The winner of John Lewis’s start-up competition will be announced on Sunday. Retail Week went to hear the final presentations from the five finalists.

The finalists presented their final pitches at JLab yesterday

The five final start-ups in John Lewis’s JLab have been working with their mentors at the retailer for 12 weeks, having beaten hundreds of start-ups to get this far.

They have all worked with internal mentors at John Lewis and external start-up experts such as Bindi Karia, a vice president at the Silicon Valley Bank accelerator.

John Lewis chief information officer Paul Coby, who has led the project , said the final pitches, presented on Monday, were impressive.

“We have been so impressed by what we have heard in these pitches, in terms of how they’ve really used us and their mentors.”

He added John Lewis is planning another innovation project following the success of JLab.

“There’s a next stage for this, and it’s nearly there but I’m keeping schtum for now. JLab has whetted our appetite.

“It has been fantastic for us. We have learned a lot. We’ve done other innovation projects before but this has been the most ambitious and the most fun.”

Entrepreneur Stuart Marks has worked with John Lewis on the project – his team has managed a lot of the day-to-day running of the initiative – and said the combination of the different parties involved had worked well.

“JLab was a hybrid of corporate venture capital with a bespoke retail lab, run by a third party. That combination has proven to be really powerful.

“There are very few retailers, if any, who could have carried this off. Paul Coby and the team have done really well to make sure this was given the oxygen needed to succeed.”

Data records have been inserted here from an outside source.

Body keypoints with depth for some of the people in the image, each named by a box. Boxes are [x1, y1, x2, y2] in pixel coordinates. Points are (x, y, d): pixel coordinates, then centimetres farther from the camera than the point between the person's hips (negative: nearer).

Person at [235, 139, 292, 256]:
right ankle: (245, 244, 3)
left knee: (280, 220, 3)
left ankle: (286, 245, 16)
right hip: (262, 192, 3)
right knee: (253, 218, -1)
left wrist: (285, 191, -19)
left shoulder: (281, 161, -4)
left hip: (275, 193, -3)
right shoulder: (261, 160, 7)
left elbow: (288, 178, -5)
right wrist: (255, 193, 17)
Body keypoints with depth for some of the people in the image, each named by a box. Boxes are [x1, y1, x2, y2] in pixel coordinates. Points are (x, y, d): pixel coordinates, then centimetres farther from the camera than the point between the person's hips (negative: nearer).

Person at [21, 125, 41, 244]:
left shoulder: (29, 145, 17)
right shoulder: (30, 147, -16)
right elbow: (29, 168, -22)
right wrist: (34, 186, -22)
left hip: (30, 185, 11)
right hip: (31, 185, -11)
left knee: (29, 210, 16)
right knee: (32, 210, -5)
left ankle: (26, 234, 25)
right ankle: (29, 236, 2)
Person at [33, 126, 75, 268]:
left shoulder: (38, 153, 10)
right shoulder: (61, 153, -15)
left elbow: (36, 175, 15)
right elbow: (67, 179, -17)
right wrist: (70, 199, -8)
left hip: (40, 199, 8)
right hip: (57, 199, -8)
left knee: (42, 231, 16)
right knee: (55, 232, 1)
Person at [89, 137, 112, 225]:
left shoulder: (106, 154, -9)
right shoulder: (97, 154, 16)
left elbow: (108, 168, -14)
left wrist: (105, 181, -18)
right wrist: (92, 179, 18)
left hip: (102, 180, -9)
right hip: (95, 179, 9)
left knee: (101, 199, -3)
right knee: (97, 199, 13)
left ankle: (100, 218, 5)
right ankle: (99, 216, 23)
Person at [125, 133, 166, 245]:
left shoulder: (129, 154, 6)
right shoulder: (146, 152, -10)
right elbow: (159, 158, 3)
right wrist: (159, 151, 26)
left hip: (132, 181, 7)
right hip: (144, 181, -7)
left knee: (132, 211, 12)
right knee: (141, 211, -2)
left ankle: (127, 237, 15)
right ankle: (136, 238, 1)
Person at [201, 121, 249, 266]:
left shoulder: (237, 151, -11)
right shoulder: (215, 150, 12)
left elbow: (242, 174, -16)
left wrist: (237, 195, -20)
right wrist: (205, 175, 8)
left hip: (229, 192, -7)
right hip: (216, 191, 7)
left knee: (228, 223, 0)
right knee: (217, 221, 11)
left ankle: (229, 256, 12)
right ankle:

John Lewis innovation manager John Vary said the retailer would consider working with all five of the finalists, not just the winner. “All five are the type of people we would work with from an innovation point of view. I would absolutely advise other retailers to try something similar – we have learned a lot.”

Who they are: The final five


Localz uses beacon technology to provide data and analysis of how people shop in store. Since working with John Lewis, they realised their technology would be best employed around click and collect, and the service it develops uses beacon technology to alert store staff when shoppers with an order to collect walks in store. Localz says it cuts the amount of time it takes to deliver click and collect orders, and there is also potential to use the platform for payments, analytics, and other delivery options.


Viewsy, founded by Odera Ume-Ezeoke, is an in-store digital engagement system designed to help retailers better understand their customers. It provides data on everything from dwell time to street traffic to in-store converstion rates and visitor levels in different departments, all by detecting mobile phones.

In-store sensors track customers’ behaviour as they move through the store, allowing retailers to analyse how they shop and offer them more personalised and efficient services.

Spaced Designs

Spaced Designs provides an online tool that helps shoppers to select home furnishings. The product allows consumers to create and view virtual 3D versions of rooms in their house, as well as suggesting pieces of furniture based on their budget. The company started the JLab process with just the beginnings of an idea, and has since developed its business and solution after working with the retailer.


Musaic took the JLab panel in a different direction with its pitch – in contrast to the other businesses, it’s a product that John Lewis would actually sell and was built to take advantage of the Internet of Things trend. The product itself is a smart hifi that both streams music and connects up to other systems and objects in a shopper’s home.


Tap2Connect uses smart labels, which can connect with smartphones but which don’t need batteries, to help improve a retailer’s after sales service. The labels are stuck on to products such as TVs and, when tapped with a smartphone, use NFC technology to communicate with a phone. The shopper will be shown possible answers to their query, and if the shopper still needs to phone the contact centre, the staff member on the other line will already know what the problem is.